One especially important variable in the SHOP is that it changes the enrollment process from employer choice, as in the current market, to employee choice. Employer choice means an employer selects one health insurance carrier to offer health plan products to its employees. Employee choice means employees can select any health insurance carrier in the SHOP that offers a health plan at the metallic level selected by their employer. This creates much more administrative complexity.

Another reason why Premera is looking closely at the SHOP is that while the individual exchange has federal subsidies that create a clear value proposition for some prospective customers, the SHOP may not. Thus, while the choice for individuals with access to federal subsidies might make a purchase choice in the exchange easy, the choice is not likely to be as clear for small employers. To find the best value, they will want to evaluate all of their options for purchasing coverage inside and outside the exchange. These are the types of considerations we expect to be discussing with our customers in the months ahead.

Obviously, the huge issue in health care today for many employers is the rising cost of coverage, driven most significantly by rising medical costs. Federal health care reform ultimately will increase access to coverage, which is a good thing. But it doesn't do enough to address the issue of rising costs. Provisions of the law that do address costs are primarily pilot programs, especially in Medicare, that will do little to control rising medical costs for non-Medicare customers, especially in the near future.

Premera is concerned about the ways in which the federal law actually adds to costs for all employers. Two significant provisions that add costs include a reinsurance assessment fee that will add about $63 annually to the bill for every employee and dependent covered by an employer's plan. In addition, insured customers can expect to see an additional surcharge of an estimated 2 percent based on the ACA's tax on insured health plans.

Such upward pressure on the price of coverage is exactly why Premera has accelerated our previous efforts to address this critical issue of rising medical costs by continuing to redesign the health care delivery system and offer innovative wellness products to our customers.

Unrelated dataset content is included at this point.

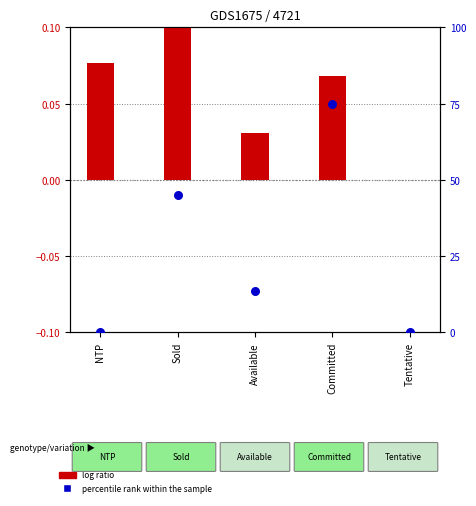

Which series contains the lowest Y value?

log ratio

One effort that continues to show positive results is our work collaborating with hospitals and doctors to improve the cost-effectiveness and quality of the care our members receive. Last year we expanded a new program, known as Global Outcomes Contracting, with a number of clinics across the state, including Rockwood Clinic here, to implement a unique payment model that rewards cost-effective, evidence-based care.

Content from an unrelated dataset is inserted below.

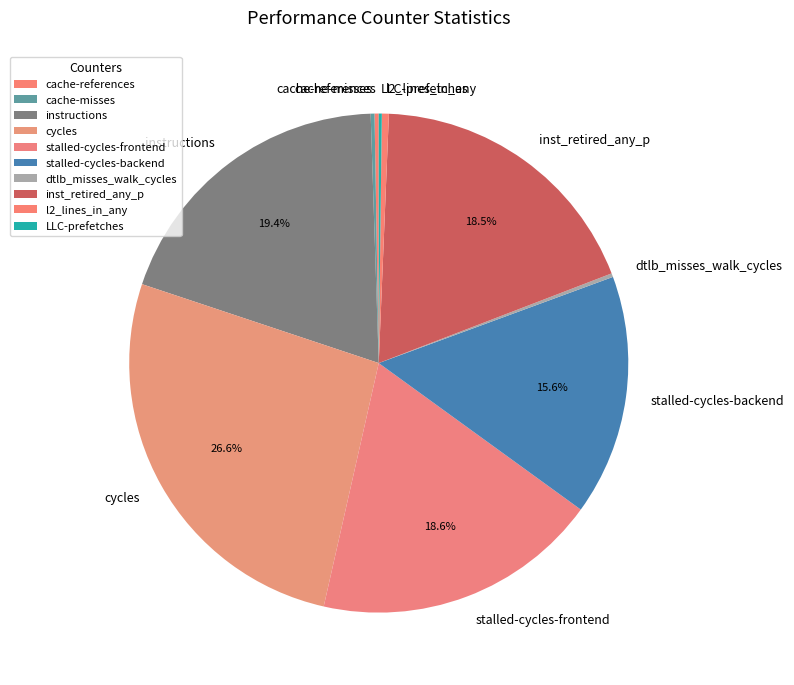

What is the ratio of the value at instructions to the value at inst_retired_any_p?

1.0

Unlike efforts that have focused solely on integrated systems, Global Outcomes Contracting is unique in that it includes a variety of multispecialty providers and measures the health outcomes of a patient's entire experience. Initial results indicate this new approach is helping moderate rising medical costs.

Another way Premera is addressing rising health care costs is working with our customers to expand wellness programs and support healthier lifestyle choices. We continue to develop programs that engage our members and give them the tools they need to achieve their health goals.

In addition to giving our members the tools they need to succeed, we also work with our employer groups to develop customized worksite wellness programs through Vivacity, a company specializing in employer wellness programs. Vivacity's programs are proven to contribute to employee satisfaction and morale, while also helping employers reduce overall health care costs.

Working with hospitals, doctors, and employers to address the issue of rising medical costs and improve the health of their employees is obviously just part of our focus as we implement federal health care reform, but it's a critical issue.

The ACA will have a big impact on the health care system, in ways that will only be fully understood over time. For now, we're committed to implementing reform as smoothly as possible for our customers, while working with them to navigate coverage options and the issue of costs in the months ahead.